Les inspecteurs tout d’abord antagonistes vont collaborer pleinement pour, au fil des évènements, unir leurs efforts complètement pour qu’éclate la vérité et ils vont pleinement s’apprécier malgré leurs différences.
L’enquête sera menée à son terme malgré des interventions extérieures (que vous imaginez certainement étant donné que l’assassin est une personne en vue dans l’horizon politique) et l’auteur termine son brillant roman par quelques rebondissements dignes d’un grand auteur policier. Je note aussi une palette de personnages secondaires très bien typés attachants ou repoussants mais toujours dans la vérité de cette époque dans la marche « en avant » de cette grande nation qu’est la Chine.
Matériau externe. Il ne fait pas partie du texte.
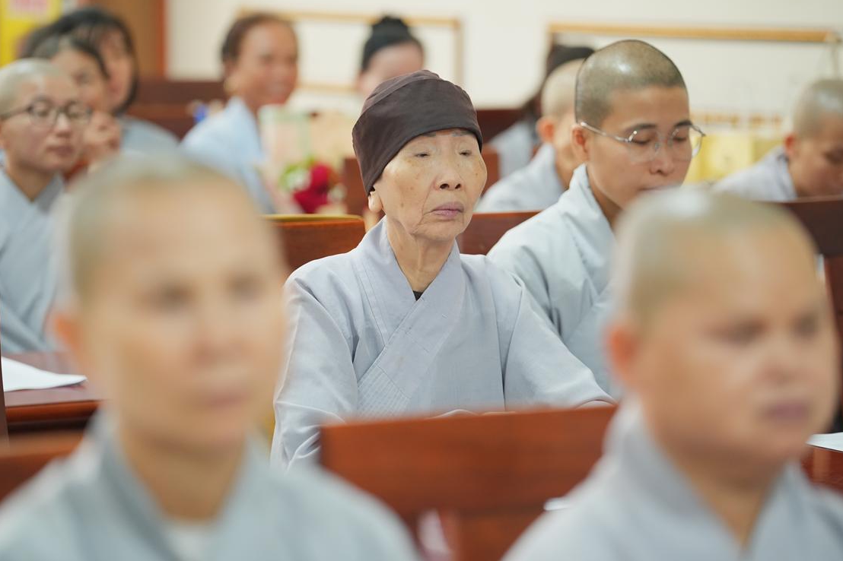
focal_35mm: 156
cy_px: 295
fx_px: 3652
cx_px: 418
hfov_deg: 13.2
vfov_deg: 8.8
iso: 3200
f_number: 2.8
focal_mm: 144
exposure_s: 1/125
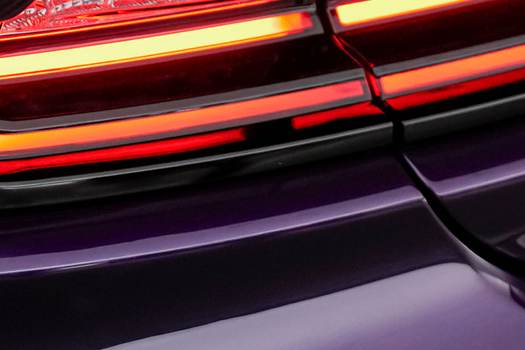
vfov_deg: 9.5
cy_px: -233
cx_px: 658
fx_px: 2027
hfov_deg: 14.2
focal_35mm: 139
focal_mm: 32
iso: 1600
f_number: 4
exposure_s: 1/30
Ardeo - Flémalle - 77 ans - 9 juin 2013


Deux visages de la Chine 8 étoiles

Ce que j'aime dans le personnage de Chen Cao, c'est le symbole qu'il incarne, le tournant que la Chine peine encore un peu à emprunter. Un étudiant brillant devenu flic parce que c'est le Parti qui décide de la destination à prendre à la fin des études. C'est le petit protégé du Parti, ce qui ne l'empêche pourtant pas de se livrer corps et âme à son boulot alors que d'autres se plongent d'emblée dans le costume du parfait fonctionnaire.
La découverte du cadavre de l'Héroïne rouge embarrasse tout le monde, les pressions sont fortes, la Commission de discipline épingle Chen afin de l'empêcher d'enquêter de trop près sur l'implication d'un fils d'un gros ponte du régime.
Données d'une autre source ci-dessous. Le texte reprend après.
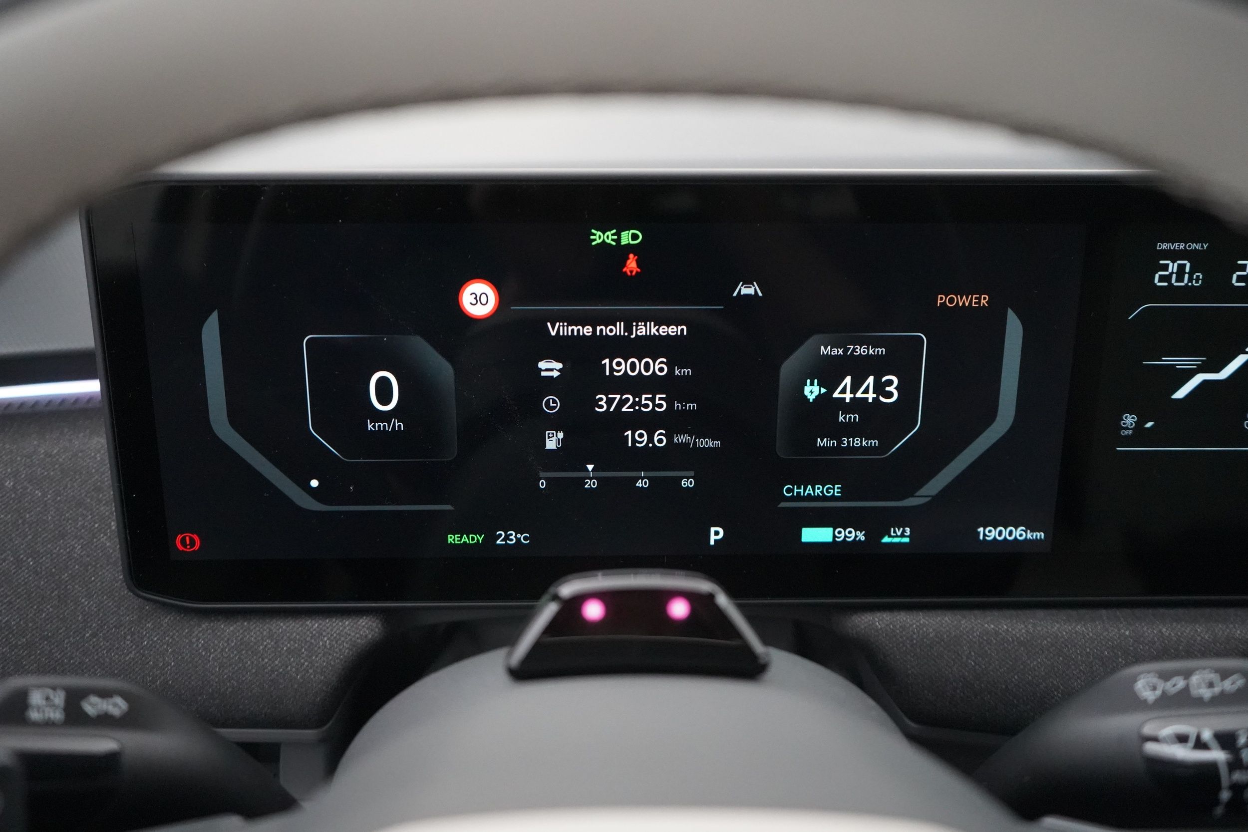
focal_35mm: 32
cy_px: 416
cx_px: 624
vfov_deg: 41.1
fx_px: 1109
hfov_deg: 58.7
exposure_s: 1/125
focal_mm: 32
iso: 12800
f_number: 4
Tout cela sent la Chine politiquement archaïque à plein nez.
Contraste singulier entre un inspecteur moderne et un système ancestral.
C'est comme cela que Chen prend pleinement conscience du carcan dans lequel il est emprisonné, des limites infranchissables du système, de sa vie depuis toujours orientée selon la volonté du parti. Coup dur.
A travers une enquête policière plaisante, c'est un beau portrait réaliste de la Chine qui nous est livré. L'omniprésence du régime dans la vie quotidienne est épinglée et c'est là qu'on réalise, si besoin en était, qu'il reste encore à ce pays énormément de chemin à parcourir.